Exercise details = Would you return the data exactly as given, except for its pictures?

*** Opening Dataset records ***

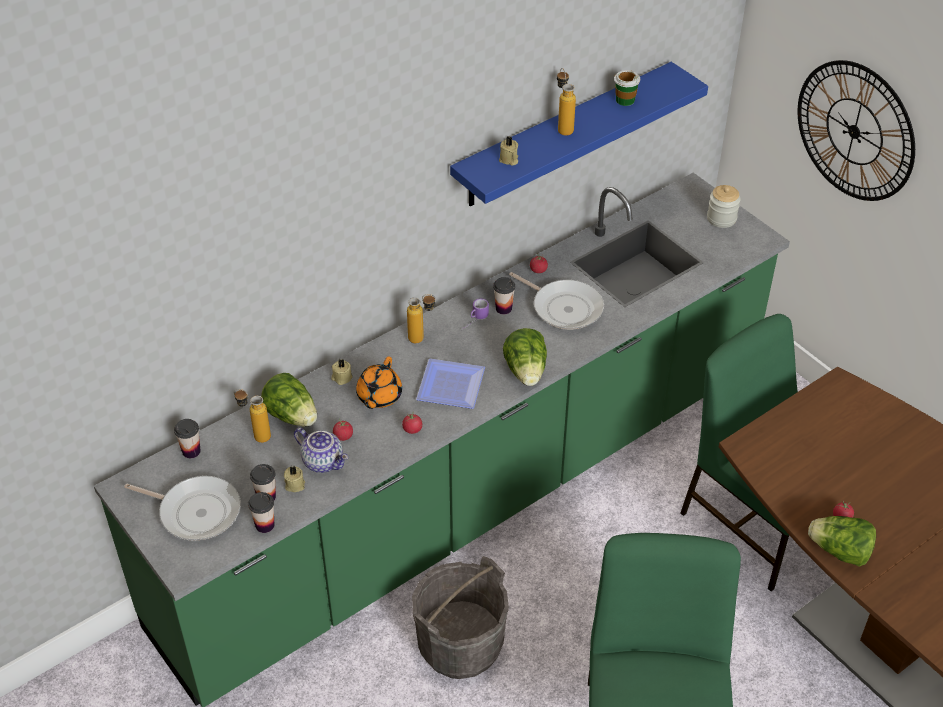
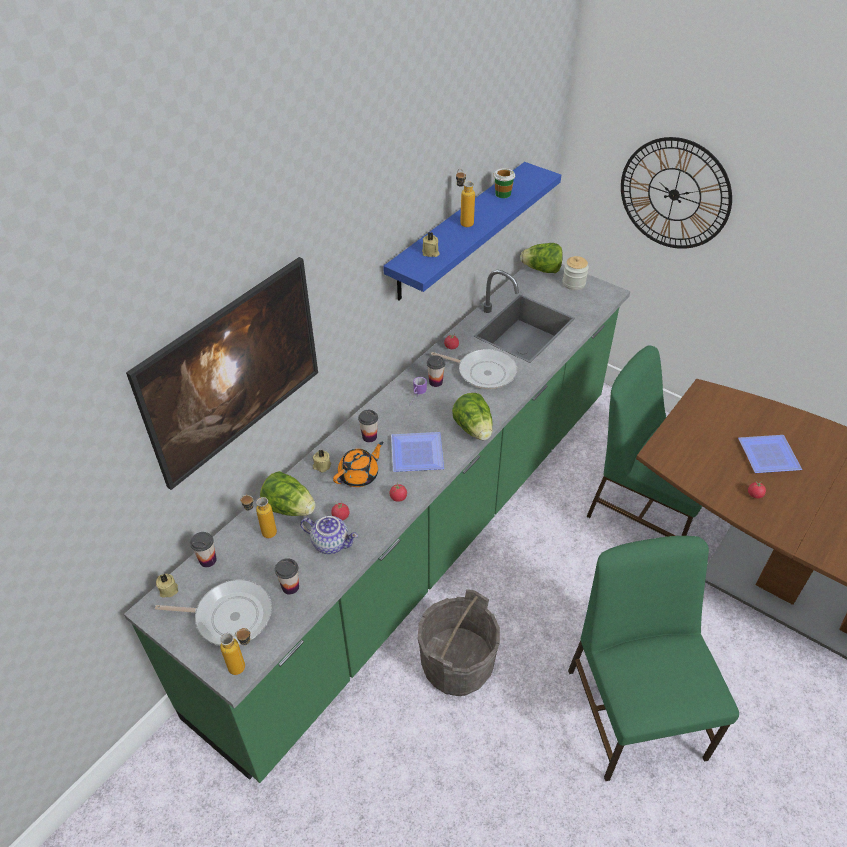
camera: 15 degrees left, 0 degrees up
cup [248,492,275,533] -> cup moved to [358,410,378,442]
beige candle [284,466,305,492] -> beige candle moved to [156,574,178,598]
orange teapot [356,357,402,409] -> orange teapot turned 135 degrees counterclockwise [333,442,383,487]
bottle [407,294,436,343] -> bottle moved to [220,628,251,675]
lettuce [808,516,876,567] -> lettuce moved to [520,243,563,273]
none -> picture [126,257,318,490]
none -> plate [738,435,802,473]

*** Closing Dataset records ***

Written reply =
camera: 15 degrees left, 0 degrees up
cup [248,492,275,533] -> cup moved to [358,410,378,442]
beige candle [284,466,305,492] -> beige candle moved to [156,574,178,598]
orange teapot [356,357,402,409] -> orange teapot turned 135 degrees counterclockwise [333,442,383,487]
bottle [407,294,436,343] -> bottle moved to [220,628,251,675]
lettuce [808,516,876,567] -> lettuce moved to [520,243,563,273]
none -> picture [126,257,318,490]
none -> plate [738,435,802,473]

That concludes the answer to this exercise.